Dir-se-ia que a situação seria resolvida em 2021, até porque a Lei do Orçamento de Estado (OE) previu (artigo 144) essas transferências para «todas as medidas excepcionais e temporárias de âmbito orçamental, independentemente da sua natureza e alcance» e precisou que o «Governo transfere para a segurança social, até ao dia 10 de cada mês, a totalidade dos montantes por esta suportados em virtude das medidas referidas no número anterior, incluindo os relativos às isenções ou reduções de contribuições concedidas».
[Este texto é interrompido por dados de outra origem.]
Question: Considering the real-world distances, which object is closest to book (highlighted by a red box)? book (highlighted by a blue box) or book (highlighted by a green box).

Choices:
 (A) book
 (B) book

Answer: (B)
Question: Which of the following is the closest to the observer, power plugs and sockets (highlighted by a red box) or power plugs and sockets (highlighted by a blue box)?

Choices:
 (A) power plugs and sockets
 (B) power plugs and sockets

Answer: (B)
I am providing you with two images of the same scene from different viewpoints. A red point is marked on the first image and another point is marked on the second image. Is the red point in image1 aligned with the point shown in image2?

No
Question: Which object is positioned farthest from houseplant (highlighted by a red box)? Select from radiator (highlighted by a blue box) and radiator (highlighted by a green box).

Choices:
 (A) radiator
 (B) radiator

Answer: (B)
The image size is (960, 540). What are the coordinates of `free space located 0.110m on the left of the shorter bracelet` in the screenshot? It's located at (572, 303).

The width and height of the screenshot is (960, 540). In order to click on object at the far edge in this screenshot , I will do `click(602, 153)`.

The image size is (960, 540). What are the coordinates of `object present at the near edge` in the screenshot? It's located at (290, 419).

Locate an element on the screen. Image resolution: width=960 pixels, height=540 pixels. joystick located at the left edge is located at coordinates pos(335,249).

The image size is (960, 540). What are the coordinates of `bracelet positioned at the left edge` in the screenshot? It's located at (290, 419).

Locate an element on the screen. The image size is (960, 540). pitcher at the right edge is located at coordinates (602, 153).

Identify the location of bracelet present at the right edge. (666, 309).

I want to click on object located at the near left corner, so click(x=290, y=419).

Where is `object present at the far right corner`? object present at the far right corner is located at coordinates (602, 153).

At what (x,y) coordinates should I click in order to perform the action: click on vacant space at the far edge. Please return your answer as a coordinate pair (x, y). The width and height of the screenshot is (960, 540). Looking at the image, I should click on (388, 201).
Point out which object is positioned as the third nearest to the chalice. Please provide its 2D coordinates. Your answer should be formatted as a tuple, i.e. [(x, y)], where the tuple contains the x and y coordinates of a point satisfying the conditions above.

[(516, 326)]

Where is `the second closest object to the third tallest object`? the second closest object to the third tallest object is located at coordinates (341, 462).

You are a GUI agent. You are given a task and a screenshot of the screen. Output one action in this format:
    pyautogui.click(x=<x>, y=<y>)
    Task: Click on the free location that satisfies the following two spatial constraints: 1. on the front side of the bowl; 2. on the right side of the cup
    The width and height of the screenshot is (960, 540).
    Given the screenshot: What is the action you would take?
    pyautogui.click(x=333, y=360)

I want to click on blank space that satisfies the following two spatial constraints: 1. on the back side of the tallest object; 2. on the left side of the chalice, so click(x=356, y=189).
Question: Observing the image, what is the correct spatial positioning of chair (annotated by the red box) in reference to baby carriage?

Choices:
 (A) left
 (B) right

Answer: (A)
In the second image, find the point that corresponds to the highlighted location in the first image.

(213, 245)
Contudo, o impacto das medidas Covid-19, antecipado no OE para 2021 (apenas 647 M€), é claramente insuficiente. O OE tem implícito que haverá este ano menores encargos com estas medidas. O montante atribuído destina-se sobretudo a financiar uma nova medida, o apoio extraordinário ao rendimento dos trabalhadores (400 M€), e o apoio à retoma progressiva da actividade (309 M€), estando previsto o seu financiamento através de transferências do OE e da União europeia (UE).
Contudo, ainda, a epidemia agravou-se a partir dos últimos dias de 2020, tendo irrompido uma rápida, mas intensa e mortífera, terceira vaga. A 28 de Janeiro deste ano foi atingido o maior valor de novos casos até agora registado (16 432). O país estava então num novo confinamento e com escolas encerradas. Em 15 de Janeiro tinham já sido publicados vários diplomas com um vasto leque de medidas de apoio que incluíram a alteração do regime de lay-off simplificado1 e a prorrogação do apoio extraordinário à retoma progressiva de actividade.
A despesa com as medidas Covid-19 ascendeu a 1596,4 M€ nos primeiros sete meses de 2021 enquanto a perda de receitas, causada sobretudo por isenções contributivas, somou cerca de 232 M€.
Receita | 231,8 |
Isenções contribuições | 203,0 |
Despesa | 1596,4 |
Lay-off simplificado | 366,6 |
Retoma progressiva de actividade | 473,1 |
Apoio extraordinário rendimento trabalhadores | 349,4 |
Incentivo à normalização actividade empresarial | 193,9 |
Isolamento profiláctico | 79,9 |
Subsídio por doença Covid | 61,8 |
Apoio excepcional à família | 51,0 |
Subsídios assistência a filho e neto | 17,1 |
Fonte: DGO
Temos um total de 1828 M€ enquanto as transferências do OE para financiar esta despesa ou perda de receita foi de apenas 471 M€. Ignoramos se houve outras transferências para financiar estas medidas. Se isso não tiver acontecido, como julgamos, o impacto no saldo foi de 1657 M€.
O saldo sofreu ainda o efeito da não realização de transferências relacionadas com o adicional ao IMI, a consignação do IRC e o adicional de solidariedade sobre o sector bancário, estando em causa um valor total que estimamos em 320 M€.2
Em Julho verificou-se um saldo negativo de 445,7 M€, um valor próximo do registado no mesmo mês do ano passado. Esta situação é o resultado de transferências em falta. Vale a pena salientar que as receitas de contribuições subiram 8,8% de Janeiro a Julho, um valor que excede a variação anual observada em 2019 (8,6%), ou seja antes da epidemia. E que tem vindo a baixar o ritmo de aumento da despesa com prestações de desemprego. Há, pois, uma recuperação em curso.
Concluindo, temos este ano uma situação pior que a verificada em 2020, apesar do que se estabelece na Lei do OE, e que urge resolver.